**** SUPPLIED MATERIAL ****

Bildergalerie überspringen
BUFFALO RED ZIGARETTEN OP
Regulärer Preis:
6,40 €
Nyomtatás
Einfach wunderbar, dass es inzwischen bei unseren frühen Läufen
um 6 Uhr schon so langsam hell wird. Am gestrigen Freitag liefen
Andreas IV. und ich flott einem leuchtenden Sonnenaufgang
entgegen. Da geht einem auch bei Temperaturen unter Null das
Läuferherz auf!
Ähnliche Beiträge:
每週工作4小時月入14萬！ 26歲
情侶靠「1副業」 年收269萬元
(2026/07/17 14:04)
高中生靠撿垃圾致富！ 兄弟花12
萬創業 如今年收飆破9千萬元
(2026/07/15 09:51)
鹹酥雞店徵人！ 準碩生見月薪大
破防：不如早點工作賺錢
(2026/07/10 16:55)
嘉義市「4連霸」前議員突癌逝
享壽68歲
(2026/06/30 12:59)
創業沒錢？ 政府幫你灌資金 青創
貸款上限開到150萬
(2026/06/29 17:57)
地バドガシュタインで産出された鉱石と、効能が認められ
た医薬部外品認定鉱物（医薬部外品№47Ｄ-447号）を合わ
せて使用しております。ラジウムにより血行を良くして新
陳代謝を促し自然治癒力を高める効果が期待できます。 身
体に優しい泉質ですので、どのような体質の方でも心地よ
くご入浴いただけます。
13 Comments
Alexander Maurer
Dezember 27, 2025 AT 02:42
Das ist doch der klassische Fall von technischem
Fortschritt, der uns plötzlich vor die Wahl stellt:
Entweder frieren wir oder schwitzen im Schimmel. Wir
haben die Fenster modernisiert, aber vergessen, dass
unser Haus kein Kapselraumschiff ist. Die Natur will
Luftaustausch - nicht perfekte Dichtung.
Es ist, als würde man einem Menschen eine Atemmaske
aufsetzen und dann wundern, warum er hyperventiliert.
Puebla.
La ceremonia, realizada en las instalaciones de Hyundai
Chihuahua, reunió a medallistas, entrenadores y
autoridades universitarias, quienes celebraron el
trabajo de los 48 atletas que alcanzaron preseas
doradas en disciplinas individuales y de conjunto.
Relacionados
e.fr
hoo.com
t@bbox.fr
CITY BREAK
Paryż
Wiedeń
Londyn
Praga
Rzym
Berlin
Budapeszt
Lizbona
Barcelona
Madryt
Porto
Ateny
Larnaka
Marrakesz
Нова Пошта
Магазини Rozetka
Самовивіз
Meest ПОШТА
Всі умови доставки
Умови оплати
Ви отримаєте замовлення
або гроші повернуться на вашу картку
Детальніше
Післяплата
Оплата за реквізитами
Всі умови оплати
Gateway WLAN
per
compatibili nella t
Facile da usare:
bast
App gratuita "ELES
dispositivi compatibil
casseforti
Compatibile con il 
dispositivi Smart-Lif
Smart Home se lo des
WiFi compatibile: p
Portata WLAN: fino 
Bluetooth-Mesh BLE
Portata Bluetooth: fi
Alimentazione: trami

****
**** SUPPLIED MATERIAL ****

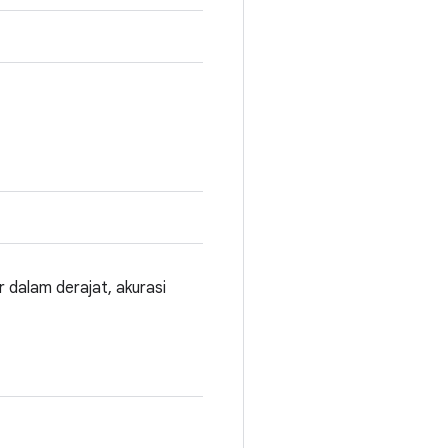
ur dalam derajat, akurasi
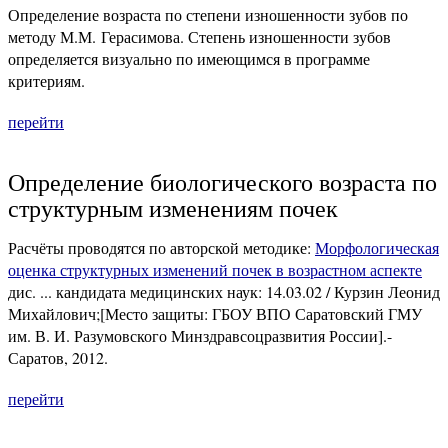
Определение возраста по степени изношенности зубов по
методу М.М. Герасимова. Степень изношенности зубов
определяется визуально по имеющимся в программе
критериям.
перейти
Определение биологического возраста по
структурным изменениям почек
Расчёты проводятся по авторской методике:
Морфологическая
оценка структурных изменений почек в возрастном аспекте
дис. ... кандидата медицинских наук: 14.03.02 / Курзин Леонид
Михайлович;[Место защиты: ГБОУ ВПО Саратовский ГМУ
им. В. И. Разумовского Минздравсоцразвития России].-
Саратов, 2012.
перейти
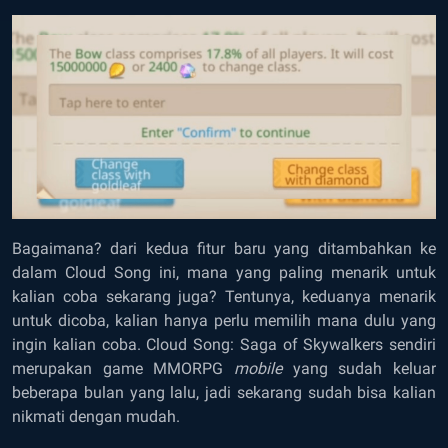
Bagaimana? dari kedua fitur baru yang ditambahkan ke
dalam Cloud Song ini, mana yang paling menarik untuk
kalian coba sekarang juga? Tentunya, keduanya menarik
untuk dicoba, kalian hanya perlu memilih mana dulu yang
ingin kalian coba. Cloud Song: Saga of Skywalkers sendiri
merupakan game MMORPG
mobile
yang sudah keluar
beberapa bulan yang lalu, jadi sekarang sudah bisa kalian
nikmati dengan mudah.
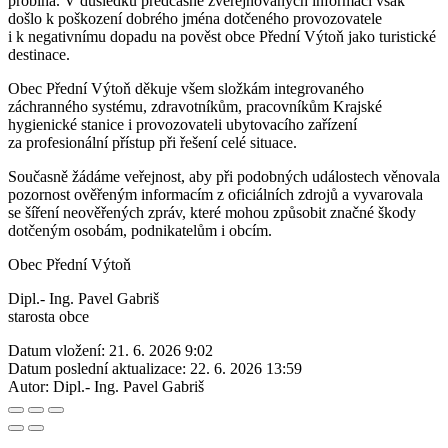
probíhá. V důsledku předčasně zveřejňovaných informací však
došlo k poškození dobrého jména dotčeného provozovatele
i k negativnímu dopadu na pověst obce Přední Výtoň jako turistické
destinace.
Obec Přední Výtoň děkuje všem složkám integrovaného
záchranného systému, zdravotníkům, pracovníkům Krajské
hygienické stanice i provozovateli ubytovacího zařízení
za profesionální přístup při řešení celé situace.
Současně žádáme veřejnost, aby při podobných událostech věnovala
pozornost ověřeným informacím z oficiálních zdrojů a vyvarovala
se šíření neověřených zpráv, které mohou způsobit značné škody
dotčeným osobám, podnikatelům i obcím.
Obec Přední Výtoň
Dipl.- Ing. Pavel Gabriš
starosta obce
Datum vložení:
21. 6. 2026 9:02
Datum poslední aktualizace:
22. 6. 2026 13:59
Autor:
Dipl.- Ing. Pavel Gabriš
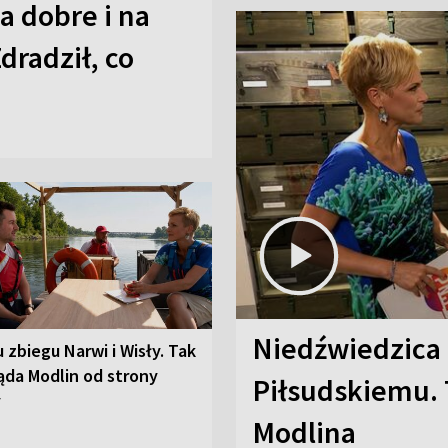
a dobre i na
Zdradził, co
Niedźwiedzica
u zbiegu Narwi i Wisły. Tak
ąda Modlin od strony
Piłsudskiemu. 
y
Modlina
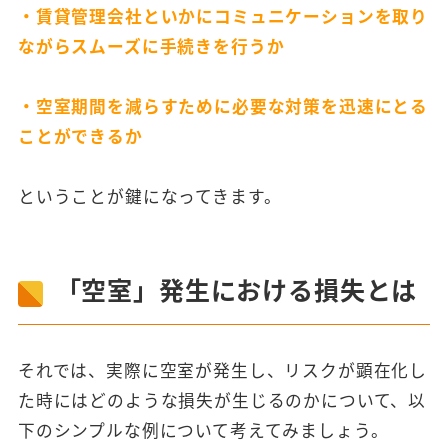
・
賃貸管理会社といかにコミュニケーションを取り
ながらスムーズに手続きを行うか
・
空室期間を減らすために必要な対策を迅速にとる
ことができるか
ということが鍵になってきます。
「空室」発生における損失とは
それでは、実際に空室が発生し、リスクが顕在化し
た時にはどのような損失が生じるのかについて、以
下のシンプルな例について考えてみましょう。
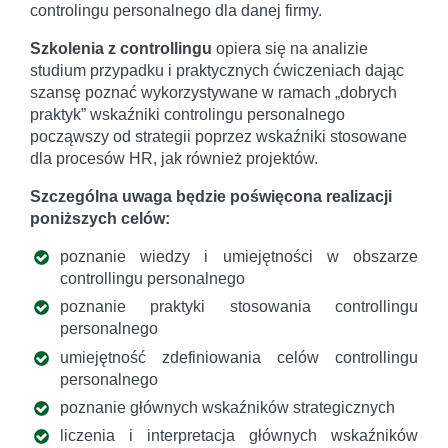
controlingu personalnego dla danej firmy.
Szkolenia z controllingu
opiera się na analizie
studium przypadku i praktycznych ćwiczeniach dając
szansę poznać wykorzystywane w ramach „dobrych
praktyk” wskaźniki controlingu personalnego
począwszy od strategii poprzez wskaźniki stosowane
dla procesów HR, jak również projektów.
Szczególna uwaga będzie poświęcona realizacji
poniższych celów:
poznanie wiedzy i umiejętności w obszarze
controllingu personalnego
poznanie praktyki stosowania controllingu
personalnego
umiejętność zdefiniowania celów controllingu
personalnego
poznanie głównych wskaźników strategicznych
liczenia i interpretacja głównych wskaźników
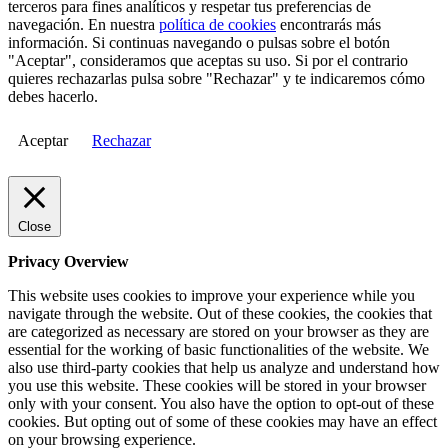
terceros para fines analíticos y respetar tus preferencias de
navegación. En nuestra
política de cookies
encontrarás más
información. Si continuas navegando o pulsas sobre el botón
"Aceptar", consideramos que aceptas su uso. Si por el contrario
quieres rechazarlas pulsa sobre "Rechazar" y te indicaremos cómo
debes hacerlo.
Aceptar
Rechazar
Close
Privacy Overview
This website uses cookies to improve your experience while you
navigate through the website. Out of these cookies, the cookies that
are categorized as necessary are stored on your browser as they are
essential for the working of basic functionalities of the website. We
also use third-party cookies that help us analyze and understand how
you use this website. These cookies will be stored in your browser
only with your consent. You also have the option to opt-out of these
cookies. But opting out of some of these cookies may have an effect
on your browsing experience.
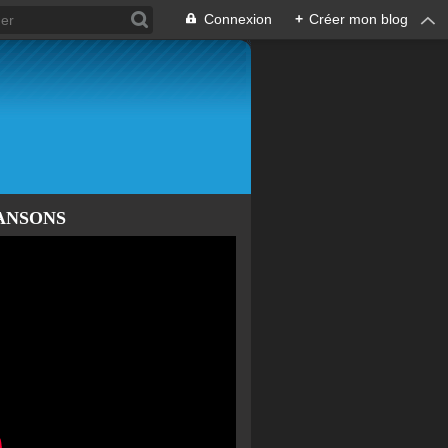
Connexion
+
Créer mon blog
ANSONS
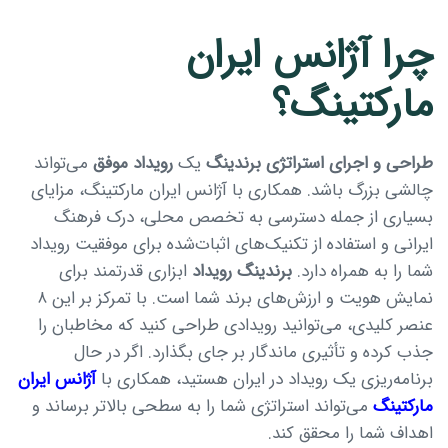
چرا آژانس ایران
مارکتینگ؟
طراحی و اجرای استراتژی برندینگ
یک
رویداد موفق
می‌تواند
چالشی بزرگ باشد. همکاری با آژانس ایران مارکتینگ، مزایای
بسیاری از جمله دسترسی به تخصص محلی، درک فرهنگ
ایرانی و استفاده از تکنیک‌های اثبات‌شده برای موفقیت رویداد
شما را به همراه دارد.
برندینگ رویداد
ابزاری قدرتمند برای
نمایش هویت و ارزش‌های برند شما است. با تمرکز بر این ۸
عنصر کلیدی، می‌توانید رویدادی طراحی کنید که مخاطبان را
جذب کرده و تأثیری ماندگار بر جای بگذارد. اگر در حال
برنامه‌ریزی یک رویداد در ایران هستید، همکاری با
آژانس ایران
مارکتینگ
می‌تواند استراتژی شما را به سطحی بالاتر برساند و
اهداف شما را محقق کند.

****
**** SUPPLIED MATERIAL ****

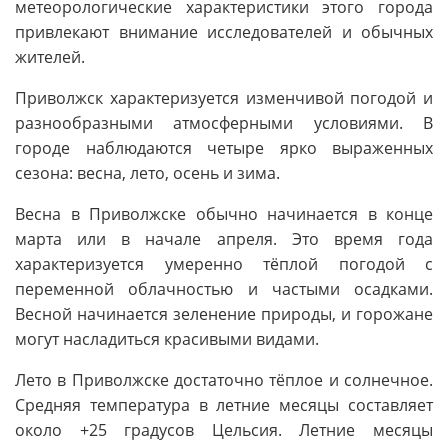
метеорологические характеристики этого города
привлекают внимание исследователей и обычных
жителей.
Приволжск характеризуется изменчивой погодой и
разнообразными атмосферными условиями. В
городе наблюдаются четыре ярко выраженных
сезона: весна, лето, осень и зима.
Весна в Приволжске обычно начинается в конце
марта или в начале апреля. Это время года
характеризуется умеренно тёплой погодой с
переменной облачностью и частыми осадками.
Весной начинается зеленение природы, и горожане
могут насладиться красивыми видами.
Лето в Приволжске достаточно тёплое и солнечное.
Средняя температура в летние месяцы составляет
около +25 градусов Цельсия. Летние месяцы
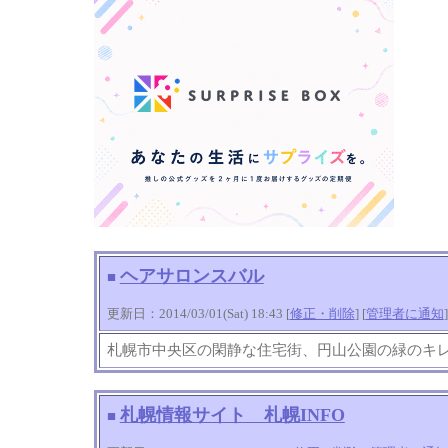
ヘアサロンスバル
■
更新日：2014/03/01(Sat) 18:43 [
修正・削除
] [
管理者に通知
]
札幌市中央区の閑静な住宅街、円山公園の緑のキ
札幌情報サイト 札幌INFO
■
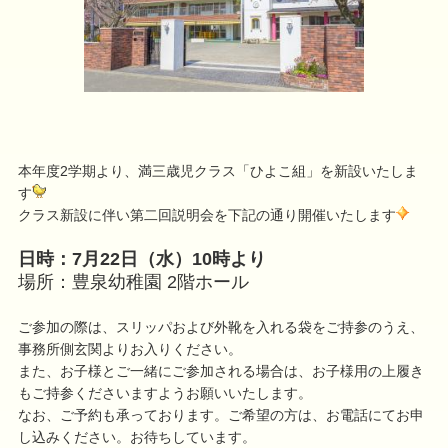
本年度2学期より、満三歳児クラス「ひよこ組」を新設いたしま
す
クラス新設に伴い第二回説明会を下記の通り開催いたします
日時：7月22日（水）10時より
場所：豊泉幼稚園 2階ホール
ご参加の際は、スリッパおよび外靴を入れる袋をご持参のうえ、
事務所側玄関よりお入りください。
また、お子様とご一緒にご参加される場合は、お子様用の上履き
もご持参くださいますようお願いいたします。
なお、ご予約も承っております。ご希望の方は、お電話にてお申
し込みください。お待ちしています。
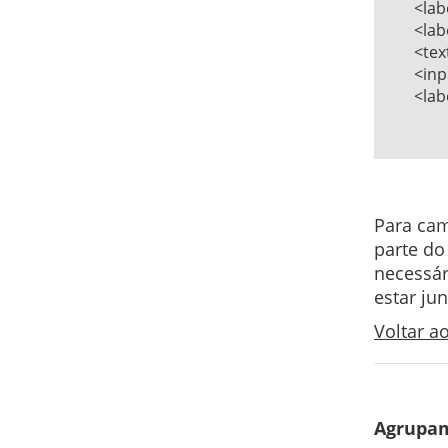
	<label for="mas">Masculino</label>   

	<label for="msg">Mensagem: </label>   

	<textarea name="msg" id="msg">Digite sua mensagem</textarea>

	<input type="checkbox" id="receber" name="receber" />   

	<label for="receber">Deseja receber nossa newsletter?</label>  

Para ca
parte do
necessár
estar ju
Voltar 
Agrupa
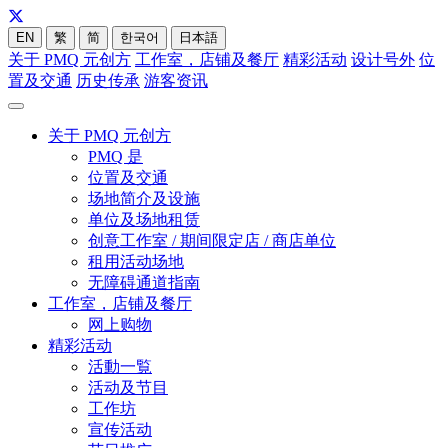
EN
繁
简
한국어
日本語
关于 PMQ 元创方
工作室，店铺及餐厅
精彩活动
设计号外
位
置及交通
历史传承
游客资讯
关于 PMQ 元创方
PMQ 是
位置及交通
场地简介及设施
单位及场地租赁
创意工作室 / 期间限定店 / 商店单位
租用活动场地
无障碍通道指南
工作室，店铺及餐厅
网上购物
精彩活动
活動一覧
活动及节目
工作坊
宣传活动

****

-- WORK TASK --
Return every line from the entries that holds the string "sobre".

-- SOLUTION FOR THIS EXERCISE --
información. Si continuas navegando o pulsas sobre el botón
quieres rechazarlas pulsa sobre "Rechazar" y te indicaremos cómo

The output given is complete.